* Activity 1 *
In the forum thread below, what price is given for the DFDS Dover-Dunkirk crossing?
* Activity 2 *
Pick up the forum thread below after its last line and write what comes next.
━━━ Text excerpt ━━━
Why not use it to see things.

We just did Cheshire-Lancashire (Bowland Forest) - Yorkshire (incl Fountains Abbey) - Derbyshire - Oxford - France - Belgium - Netherlands - Germany( 2 days in Harz Mts.) and back to Poland in 2 weeks.

Sorry, forgot the 14 Charity Shops and 12 purchases, including 2 for Her mother's 91st Birthday - well you have to save somehow when an MOT involves a 2000 mile round-trip!
:roll: :roll: 

Geoff

Sorry forgot to say DFDS Dover-Dunkirk was GBP 40.


----------



## barryd (May 9, 2008)

nicholsong said:


> BarryD wrote
> 
> "I just hate that drive to Dover but I guess Im stuck with it! "
> 
> ...
━━━ Available data ━━━
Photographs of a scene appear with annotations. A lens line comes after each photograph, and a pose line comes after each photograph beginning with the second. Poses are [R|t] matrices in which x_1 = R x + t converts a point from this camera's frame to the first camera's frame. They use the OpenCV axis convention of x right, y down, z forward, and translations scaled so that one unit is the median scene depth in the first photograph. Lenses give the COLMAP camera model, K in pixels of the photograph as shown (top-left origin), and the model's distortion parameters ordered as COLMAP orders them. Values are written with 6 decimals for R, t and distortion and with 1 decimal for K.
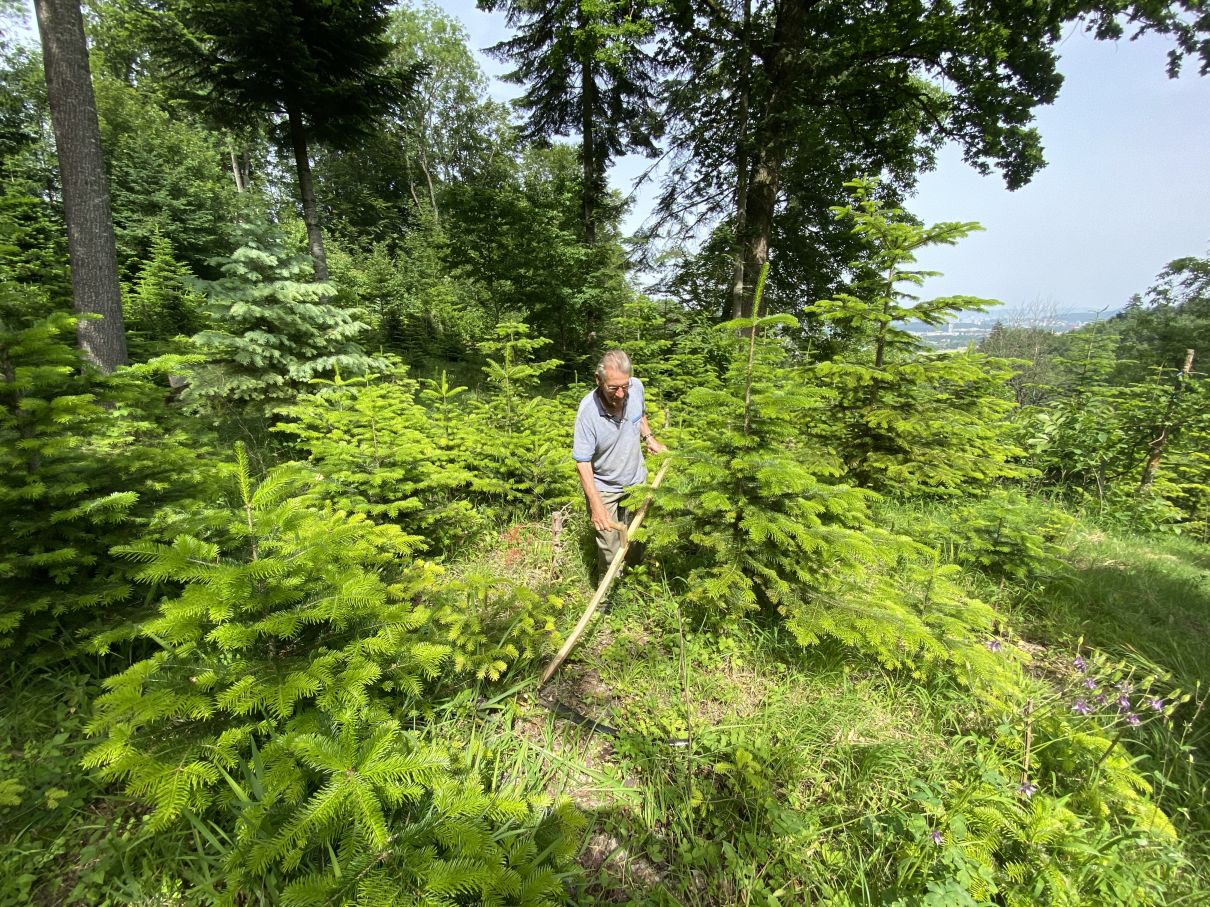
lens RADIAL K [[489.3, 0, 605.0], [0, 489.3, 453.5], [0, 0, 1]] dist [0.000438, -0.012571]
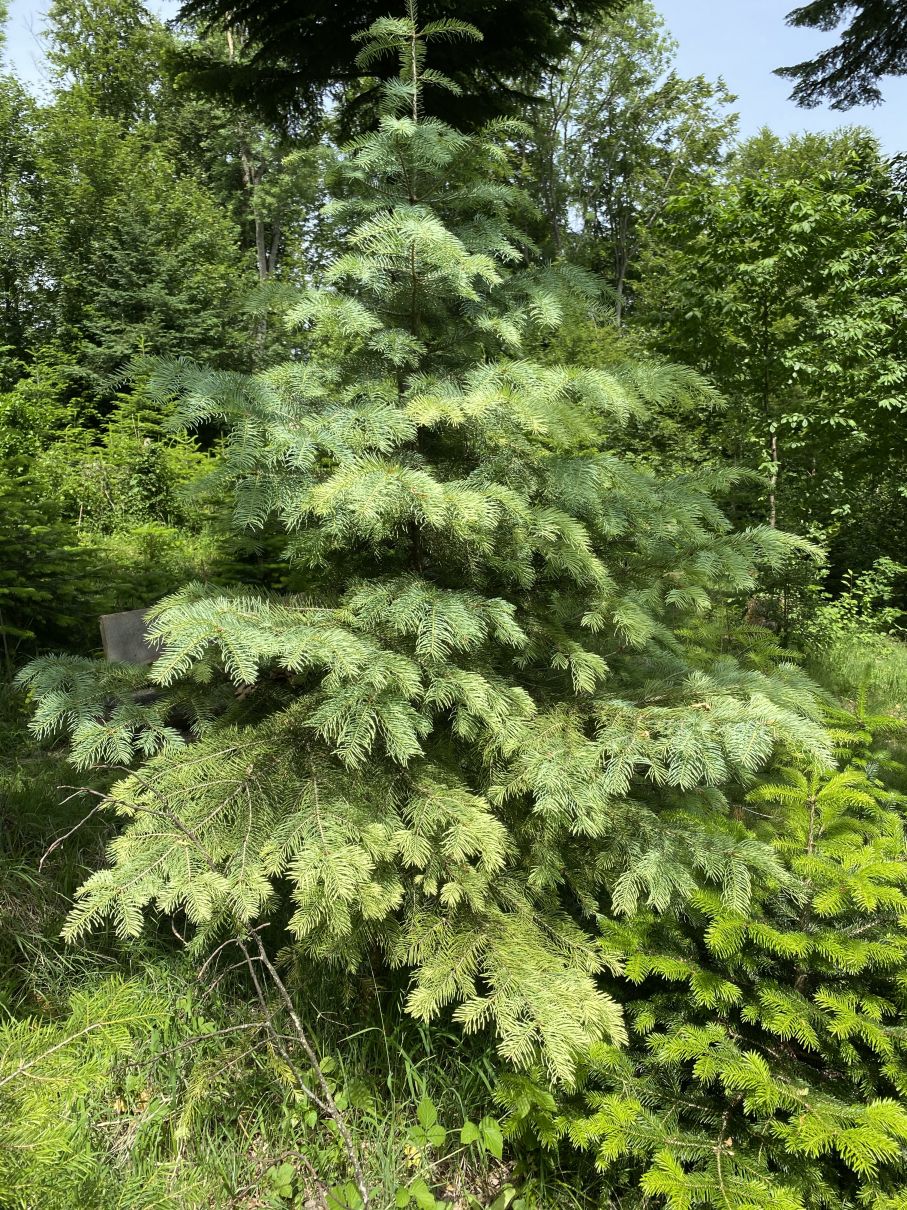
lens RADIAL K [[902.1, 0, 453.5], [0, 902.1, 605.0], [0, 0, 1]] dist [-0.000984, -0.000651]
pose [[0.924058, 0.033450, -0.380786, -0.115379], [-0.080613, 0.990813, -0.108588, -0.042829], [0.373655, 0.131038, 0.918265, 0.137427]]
━━━
* Task result 1 *
GBP 40.

* Task result 2 *
Yes this would be the sensible thing to do but by the time we get away we just want to get out of the UK and to our destination. Last year I drove from Teesdale to the Mossel in less than 24 hours (over 600 miles). This year first stop will be near Epernay so a drag down to dover, night on Marine parade and a couple of hundred miles in the morning. That will hopefully be the only long drag of the trip. We tend to stop over or see a few places on the way home (as we never want to go home) but its flat out on the way out!


----------



## Kev1 (Apr 4, 2011)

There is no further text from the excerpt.